ADC and T2 signal intensity changes in perihematomal, cortical, and intrahematomal regions of interest in a rat intracerebral hemorrhage model with and without decompressive craniectomy

Objective: Intracerebral hemorrhage (ICH) is associated with high mortality and morbidity rates. The pathologic contribution of secondary ischemia in perihematomal tissues is controversial. No acute treatment of ICH is available, apart from the supportive care. Decompressive craniectomy (DC), however, is a promising treatment modality, and we recently showed that DC improved neurological outcome and mortality in experimental ICH. To further explore the effects of DC on the brain tissue after ICH, we decided to evaluate magnetic resonance imaging (MRI) changes in and around hematoma following DC.
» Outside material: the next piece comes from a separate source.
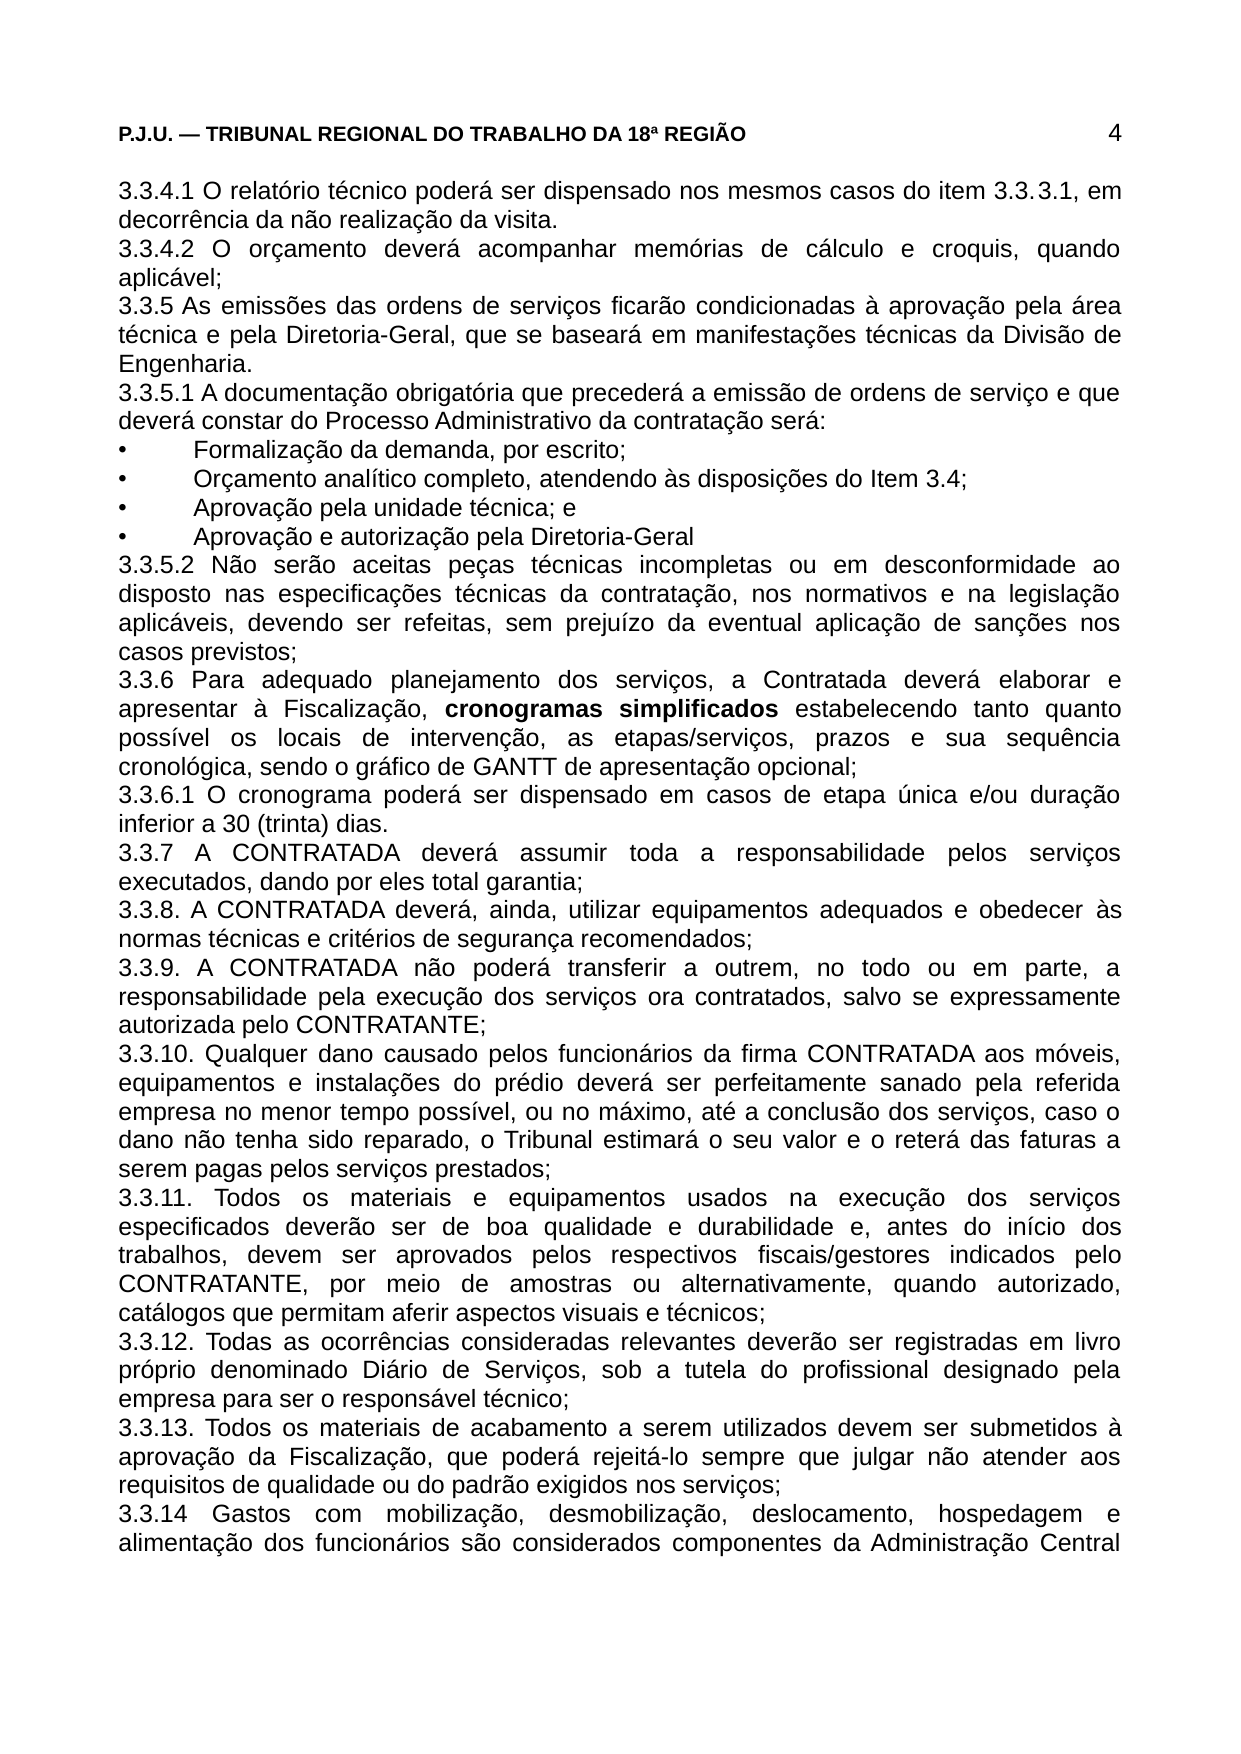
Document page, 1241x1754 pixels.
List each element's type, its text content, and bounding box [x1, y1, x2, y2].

Methods: We used autologous blood injection model to produce ICH in basal ganglia in Wistar rats. We randomly allocated the rats into five groups as: ICH-only (without DC) and three groups of ICH with DC performed at 1, 6, or 24 h, and DC-only group (without ICH). After a baseline MRI on day 0, re-imagings followed on days 3 and 7. We assessed cytotoxic and vasogenic edema. For this, we collected relative apparent diffusion coefficient (rADC) and relative T2 signal intensity (rT2-SI) values. Regions of interest (ROIs) included: inner parts of the hematoma, tissues surrounding the hematoma (perihematomal inner and outer layers), and the ipsilateral cortex.

Results: In the ICH-only group, no decreased rADC values were observed in the perihematomal ROIs. In this group, rADC and rT2-SI values of the cortex showed no changes during the follow-up. rADC was increased in earlier DC groups (1 and 6 h) on day 3 compared to ICH-only group. No increase in rT2-SI accompanied this finding. Intrahematomal ROI’s showed no differences on MRI related to the timing of the DC. Increased rT2-SI in perihematomal outer ROI was a consistent finding during the follow-up, starting from the baseline imaging and it was further increased on day 3 when DC was performed at 6 h.

Conclusions: We found no evidence of perihematomal ischemic penumbra in the hyperacute phase (day 0) in ICH model. We also suggest that hematoma leads to no secondary injury in the cortex. DC performed earlier than 24 h induced MRI changes suggesting tissue expansion both in perihematomal tissues and the cortex. DC generates no effect on inner hematomal MRI parameters, thus the composition of the hematoma remains same despite DC.